Qu’est-ce qui caractérise une machine pour le cuir ? Euh…
« La taille, c’est en général une grosse machine robuste... Elle peut coudre très épais parce qu’elle a une énorme force de pénétration... Elle a une forme « canon »... Une vraie machine cuir a un triple entraînement ou un double entraînement... Elles cousent avec des grosses aiguilles et du fil gros comme de la ficelle à rôti… »
Voici ce qu’on entend le plus souvent et qu’on imagine donc d’une machine à coudre pour cuir. La réalité est tout autre car en fait, il n’existe qu’une seule spécificité caractérisant une machine « cuir » et correspondant d’ailleurs à une exigence. Selon vous, laquelle ?
Premier indice : en dehors de cette spécificité, rien ne peut caractériser une machine « cuir », ni dans sa géométrie (piqueuse plate, canon ou pilier), ni dans son mode d’entraînement (simple, double ou triple et encore moins quadruple), ni dans sa capacité de pénétration.
Idée reçue n°1 : la puissance de pénétration d’une machine cuir est ce qui se fait de plus élevé.
Non. La puissance de pénétration que demande la fabrication de sangles de portage en kevlar, de semelles en élastomère ou de panneaux rigides est bien supérieure à la plupart des travaux cuir même lourds comme la sellerie ou le harnachement ou la chaussure cuir.
Idée reçue n°2 : une vraie bonne machine cuir est à entraînement triple.
Non. L’entraînement triple est surtout souhaitable pour coudre des matériaux glissants (toiles synthétiques enduites comme les voiles) ou fragiles avec tendance au fronçage (voilages, soieries, dentelles) ou encore des surépaisseurs (piqûres croisées).
Pour les matériaux lourds et encombrants, un puller serait plus efficace.
Il faut savoir que, par nature, un entraînement triple n’est pas plus « costaud » ni plus puissant qu’un simple entraînement. Du fait de sa complexité, il est même plus fragile qu’une machine de même calibre. Le brevet initial du triple entraînement (USA fin des années 40) précise que l’avantage est d’éviter le glissement différentiel des couches à coudre durant l’entraînement et d’assurer la régularité de la longueur de point quel que soit le matériau piqué. L’application type est le parachute et ses centaines de mètres de coutures sur toile fine et lisse.
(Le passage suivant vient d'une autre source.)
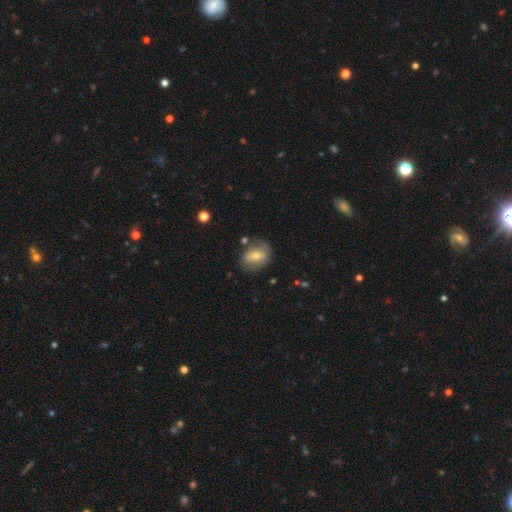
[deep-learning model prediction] A smooth galaxy with no disk features (51%) that is in between round and cigar-shaped (60%). Merging: none (65%).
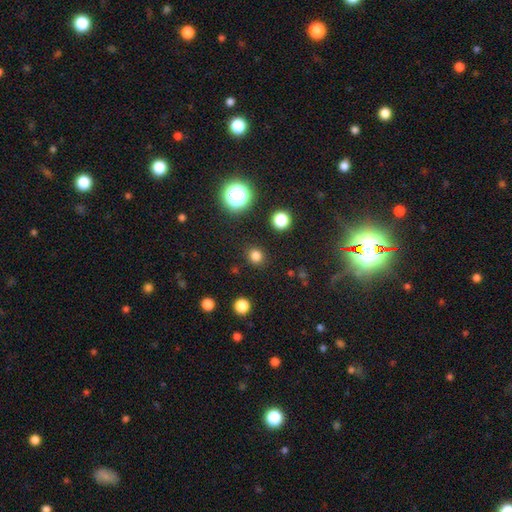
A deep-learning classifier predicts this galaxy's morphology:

Idée reçue n°3 : une « canon » ou une « pilier » sont forcément des machines cuir.
Non. Les géométries canon ou pilier correspondent davantage à un travail ou à une tâche plutôt qu’à une matière. La chaussure c’est beaucoup la pantoufle feutre ou les baskets toiles. Les chapeaux et les boîtes à chapeau, les articles de sport (sacs de golf par exemple) requièrent souvent des canons ou des piliers pour coudre toutes sortes de textiles et matières synthétiques en plaques et films mais pas forcément du cuir.
Idée reçue n°4 : machine cuir = gros fil et grosse aiguille.
Non. Quantitativement, les gros fils et les grosses aiguilles ont été davantage utilisés en fabrication de couvertures en bâche de wagons de chemins de fers, chapiteaux, barnums, constructions textiles militaires en tissu enduit caoutchouc. Sur ces ouvrages exposés aux intempéries et aux UV, aiguilles du calibre d’un clou de menuisier et ficelle à rôti étaient d’usage parce que les fibres naturelles avaient des performances et une longévité réduite par rapport aux fibres synthétiques de même diamètre couramment employées aujourd’hui.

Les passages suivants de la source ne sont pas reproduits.